- ABOUT THIS EXERCISE -
Could you please retype all of the entries exactly as they appear?

- RECORD EXCERPTS -
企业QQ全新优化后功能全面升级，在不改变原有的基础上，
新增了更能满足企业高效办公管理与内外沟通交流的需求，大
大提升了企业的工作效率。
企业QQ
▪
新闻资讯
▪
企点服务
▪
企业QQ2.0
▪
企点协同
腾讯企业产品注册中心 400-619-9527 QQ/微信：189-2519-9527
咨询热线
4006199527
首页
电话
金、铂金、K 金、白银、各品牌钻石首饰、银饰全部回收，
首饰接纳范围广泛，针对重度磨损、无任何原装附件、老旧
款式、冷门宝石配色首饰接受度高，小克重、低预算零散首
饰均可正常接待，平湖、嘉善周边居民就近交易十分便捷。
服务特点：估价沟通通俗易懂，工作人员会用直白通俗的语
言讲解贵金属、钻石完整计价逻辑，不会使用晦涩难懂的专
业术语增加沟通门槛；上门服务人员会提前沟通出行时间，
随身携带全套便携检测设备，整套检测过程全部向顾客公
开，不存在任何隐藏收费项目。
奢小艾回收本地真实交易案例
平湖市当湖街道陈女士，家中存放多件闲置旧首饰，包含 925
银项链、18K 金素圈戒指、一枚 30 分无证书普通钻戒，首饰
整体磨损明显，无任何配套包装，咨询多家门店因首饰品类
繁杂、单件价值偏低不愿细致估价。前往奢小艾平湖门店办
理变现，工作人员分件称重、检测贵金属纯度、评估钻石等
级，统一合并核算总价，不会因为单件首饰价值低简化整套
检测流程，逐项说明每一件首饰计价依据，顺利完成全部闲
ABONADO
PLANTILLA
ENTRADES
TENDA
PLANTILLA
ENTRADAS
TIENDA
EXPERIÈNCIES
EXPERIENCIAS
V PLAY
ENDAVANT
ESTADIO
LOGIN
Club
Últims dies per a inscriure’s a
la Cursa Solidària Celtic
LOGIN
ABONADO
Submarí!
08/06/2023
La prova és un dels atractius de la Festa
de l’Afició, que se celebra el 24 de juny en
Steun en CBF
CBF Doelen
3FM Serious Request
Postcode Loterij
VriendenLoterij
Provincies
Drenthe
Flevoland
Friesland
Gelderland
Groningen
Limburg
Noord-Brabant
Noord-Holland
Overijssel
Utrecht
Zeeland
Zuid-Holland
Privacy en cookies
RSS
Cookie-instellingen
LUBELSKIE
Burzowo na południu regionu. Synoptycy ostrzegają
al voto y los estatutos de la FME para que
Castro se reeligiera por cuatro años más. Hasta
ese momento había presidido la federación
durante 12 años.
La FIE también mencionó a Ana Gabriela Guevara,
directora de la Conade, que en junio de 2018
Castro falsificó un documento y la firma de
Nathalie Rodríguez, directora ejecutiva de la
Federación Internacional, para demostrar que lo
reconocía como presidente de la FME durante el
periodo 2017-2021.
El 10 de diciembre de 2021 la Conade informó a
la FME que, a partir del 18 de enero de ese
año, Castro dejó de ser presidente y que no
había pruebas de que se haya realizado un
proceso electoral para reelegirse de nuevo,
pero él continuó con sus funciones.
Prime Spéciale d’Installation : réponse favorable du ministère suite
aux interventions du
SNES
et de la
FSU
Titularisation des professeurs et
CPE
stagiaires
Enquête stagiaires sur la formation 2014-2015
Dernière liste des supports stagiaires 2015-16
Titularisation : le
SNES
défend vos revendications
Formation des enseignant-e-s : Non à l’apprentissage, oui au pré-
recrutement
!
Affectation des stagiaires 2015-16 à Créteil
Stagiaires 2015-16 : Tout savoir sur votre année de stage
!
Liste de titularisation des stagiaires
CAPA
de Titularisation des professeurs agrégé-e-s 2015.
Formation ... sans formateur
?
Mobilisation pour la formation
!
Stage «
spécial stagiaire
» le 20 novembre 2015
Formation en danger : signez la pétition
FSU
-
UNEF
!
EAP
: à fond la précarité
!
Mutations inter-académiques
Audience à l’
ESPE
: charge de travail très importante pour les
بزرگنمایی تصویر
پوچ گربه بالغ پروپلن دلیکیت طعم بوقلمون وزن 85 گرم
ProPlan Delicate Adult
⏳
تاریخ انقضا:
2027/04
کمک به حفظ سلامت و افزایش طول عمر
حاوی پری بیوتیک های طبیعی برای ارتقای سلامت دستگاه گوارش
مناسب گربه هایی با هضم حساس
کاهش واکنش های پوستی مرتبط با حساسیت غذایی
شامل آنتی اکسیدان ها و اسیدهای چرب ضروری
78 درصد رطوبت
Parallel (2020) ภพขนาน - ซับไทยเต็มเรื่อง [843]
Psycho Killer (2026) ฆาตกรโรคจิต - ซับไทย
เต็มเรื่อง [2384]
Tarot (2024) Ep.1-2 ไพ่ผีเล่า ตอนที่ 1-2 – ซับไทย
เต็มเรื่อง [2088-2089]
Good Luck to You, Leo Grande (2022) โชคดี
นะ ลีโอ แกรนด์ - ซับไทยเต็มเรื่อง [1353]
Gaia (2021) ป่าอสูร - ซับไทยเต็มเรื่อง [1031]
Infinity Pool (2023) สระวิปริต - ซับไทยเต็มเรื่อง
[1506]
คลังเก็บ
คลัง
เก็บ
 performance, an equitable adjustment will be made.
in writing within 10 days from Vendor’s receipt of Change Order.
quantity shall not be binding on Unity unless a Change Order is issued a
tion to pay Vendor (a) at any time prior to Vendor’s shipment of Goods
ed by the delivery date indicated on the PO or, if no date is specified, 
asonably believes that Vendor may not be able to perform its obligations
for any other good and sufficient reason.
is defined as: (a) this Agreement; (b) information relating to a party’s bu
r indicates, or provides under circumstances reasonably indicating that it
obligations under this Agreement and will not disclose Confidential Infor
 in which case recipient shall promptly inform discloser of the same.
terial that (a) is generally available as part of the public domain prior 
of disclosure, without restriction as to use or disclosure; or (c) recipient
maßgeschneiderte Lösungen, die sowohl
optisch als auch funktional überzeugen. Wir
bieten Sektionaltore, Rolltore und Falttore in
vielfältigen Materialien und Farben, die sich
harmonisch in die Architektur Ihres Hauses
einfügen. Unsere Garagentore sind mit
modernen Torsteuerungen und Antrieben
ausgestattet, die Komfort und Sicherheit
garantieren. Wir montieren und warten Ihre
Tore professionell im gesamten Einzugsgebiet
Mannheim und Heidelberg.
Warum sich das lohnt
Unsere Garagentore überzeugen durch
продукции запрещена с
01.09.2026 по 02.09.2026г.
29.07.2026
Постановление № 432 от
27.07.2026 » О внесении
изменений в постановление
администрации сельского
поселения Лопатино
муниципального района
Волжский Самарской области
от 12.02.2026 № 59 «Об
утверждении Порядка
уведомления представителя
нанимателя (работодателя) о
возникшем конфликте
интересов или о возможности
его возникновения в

- TASK RESPONSE -
企业QQ全新优化后功能全面升级，在不改变原有的基础上，
新增了更能满足企业高效办公管理与内外沟通交流的需求，大
大提升了企业的工作效率。
企业QQ
▪
新闻资讯
▪
企点服务
▪
企业QQ2.0
▪
企点协同
腾讯企业产品注册中心 400-619-9527 QQ/微信：189-2519-9527
咨询热线
4006199527
首页
电话
金、铂金、K 金、白银、各品牌钻石首饰、银饰全部回收，
首饰接纳范围广泛，针对重度磨损、无任何原装附件、老旧
款式、冷门宝石配色首饰接受度高，小克重、低预算零散首
饰均可正常接待，平湖、嘉善周边居民就近交易十分便捷。
服务特点：估价沟通通俗易懂，工作人员会用直白通俗的语
言讲解贵金属、钻石完整计价逻辑，不会使用晦涩难懂的专
业术语增加沟通门槛；上门服务人员会提前沟通出行时间，
随身携带全套便携检测设备，整套检测过程全部向顾客公
开，不存在任何隐藏收费项目。
奢小艾回收本地真实交易案例
平湖市当湖街道陈女士，家中存放多件闲置旧首饰，包含 925
银项链、18K 金素圈戒指、一枚 30 分无证书普通钻戒，首饰
整体磨损明显，无任何配套包装，咨询多家门店因首饰品类
繁杂、单件价值偏低不愿细致估价。前往奢小艾平湖门店办
理变现，工作人员分件称重、检测贵金属纯度、评估钻石等
级，统一合并核算总价，不会因为单件首饰价值低简化整套
检测流程，逐项说明每一件首饰计价依据，顺利完成全部闲
ABONADO
PLANTILLA
ENTRADES
TENDA
PLANTILLA
ENTRADAS
TIENDA
EXPERIÈNCIES
EXPERIENCIAS
V PLAY
ENDAVANT
ESTADIO
LOGIN
Club
Últims dies per a inscriure’s a
la Cursa Solidària Celtic
LOGIN
ABONADO
Submarí!
08/06/2023
La prova és un dels atractius de la Festa
de l’Afició, que se celebra el 24 de juny en
Steun en CBF
CBF Doelen
3FM Serious Request
Postcode Loterij
VriendenLoterij
Provincies
Drenthe
Flevoland
Friesland
Gelderland
Groningen
Limburg
Noord-Brabant
Noord-Holland
Overijssel
Utrecht
Zeeland
Zuid-Holland
Privacy en cookies
RSS
Cookie-instellingen
LUBELSKIE
Burzowo na południu regionu. Synoptycy ostrzegają
al voto y los estatutos de la FME para que
Castro se reeligiera por cuatro años más. Hasta
ese momento había presidido la federación
durante 12 años.
La FIE también mencionó a Ana Gabriela Guevara,
directora de la Conade, que en junio de 2018
Castro falsificó un documento y la firma de
Nathalie Rodríguez, directora ejecutiva de la
Federación Internacional, para demostrar que lo
reconocía como presidente de la FME durante el
periodo 2017-2021.
El 10 de diciembre de 2021 la Conade informó a
la FME que, a partir del 18 de enero de ese
año, Castro dejó de ser presidente y que no
había pruebas de que se haya realizado un
proceso electoral para reelegirse de nuevo,
pero él continuó con sus funciones.
Prime Spéciale d’Installation : réponse favorable du ministère suite
aux interventions du
SNES
et de la
FSU
Titularisation des professeurs et
CPE
stagiaires
Enquête stagiaires sur la formation 2014-2015
Dernière liste des supports stagiaires 2015-16
Titularisation : le
SNES
défend vos revendications
Formation des enseignant-e-s : Non à l’apprentissage, oui au pré-
recrutement
!
Affectation des stagiaires 2015-16 à Créteil
Stagiaires 2015-16 : Tout savoir sur votre année de stage
!
Liste de titularisation des stagiaires
CAPA
de Titularisation des professeurs agrégé-e-s 2015.
Formation ... sans formateur
?
Mobilisation pour la formation
!
Stage «
spécial stagiaire
» le 20 novembre 2015
Formation en danger : signez la pétition
FSU
-
UNEF
!
EAP
: à fond la précarité
!
Mutations inter-académiques
Audience à l’
ESPE
: charge de travail très importante pour les
بزرگنمایی تصویر
پوچ گربه بالغ پروپلن دلیکیت طعم بوقلمون وزن 85 گرم
ProPlan Delicate Adult
⏳
تاریخ انقضا:
2027/04
کمک به حفظ سلامت و افزایش طول عمر
حاوی پری بیوتیک های طبیعی برای ارتقای سلامت دستگاه گوارش
مناسب گربه هایی با هضم حساس
کاهش واکنش های پوستی مرتبط با حساسیت غذایی
شامل آنتی اکسیدان ها و اسیدهای چرب ضروری
78 درصد رطوبت
Parallel (2020) ภพขนาน - ซับไทยเต็มเรื่อง [843]
Psycho Killer (2026) ฆาตกรโรคจิต - ซับไทย
เต็มเรื่อง [2384]
Tarot (2024) Ep.1-2 ไพ่ผีเล่า ตอนที่ 1-2 – ซับไทย
เต็มเรื่อง [2088-2089]
Good Luck to You, Leo Grande (2022) โชคดี
นะ ลีโอ แกรนด์ - ซับไทยเต็มเรื่อง [1353]
Gaia (2021) ป่าอสูร - ซับไทยเต็มเรื่อง [1031]
Infinity Pool (2023) สระวิปริต - ซับไทยเต็มเรื่อง
[1506]
คลังเก็บ
คลัง
เก็บ
 performance, an equitable adjustment will be made.
in writing within 10 days from Vendor’s receipt of Change Order.
quantity shall not be binding on Unity unless a Change Order is issued a
tion to pay Vendor (a) at any time prior to Vendor’s shipment of Goods
ed by the delivery date indicated on the PO or, if no date is specified, 
asonably believes that Vendor may not be able to perform its obligations
for any other good and sufficient reason.
is defined as: (a) this Agreement; (b) information relating to a party’s bu
r indicates, or provides under circumstances reasonably indicating that it
obligations under this Agreement and will not disclose Confidential Infor
 in which case recipient shall promptly inform discloser of the same.
terial that (a) is generally available as part of the public domain prior 
of disclosure, without restriction as to use or disclosure; or (c) recipient
maßgeschneiderte Lösungen, die sowohl
optisch als auch funktional überzeugen. Wir
bieten Sektionaltore, Rolltore und Falttore in
vielfältigen Materialien und Farben, die sich
harmonisch in die Architektur Ihres Hauses
einfügen. Unsere Garagentore sind mit
modernen Torsteuerungen und Antrieben
ausgestattet, die Komfort und Sicherheit
garantieren. Wir montieren und warten Ihre
Tore professionell im gesamten Einzugsgebiet
Mannheim und Heidelberg.
Warum sich das lohnt
Unsere Garagentore überzeugen durch
продукции запрещена с
01.09.2026 по 02.09.2026г.
29.07.2026
Постановление № 432 от
27.07.2026 » О внесении
изменений в постановление
администрации сельского
поселения Лопатино
муниципального района
Волжский Самарской области
от 12.02.2026 № 59 «Об
утверждении Порядка
уведомления представителя
нанимателя (работодателя) о
возникшем конфликте
интересов или о возможности
его возникновения в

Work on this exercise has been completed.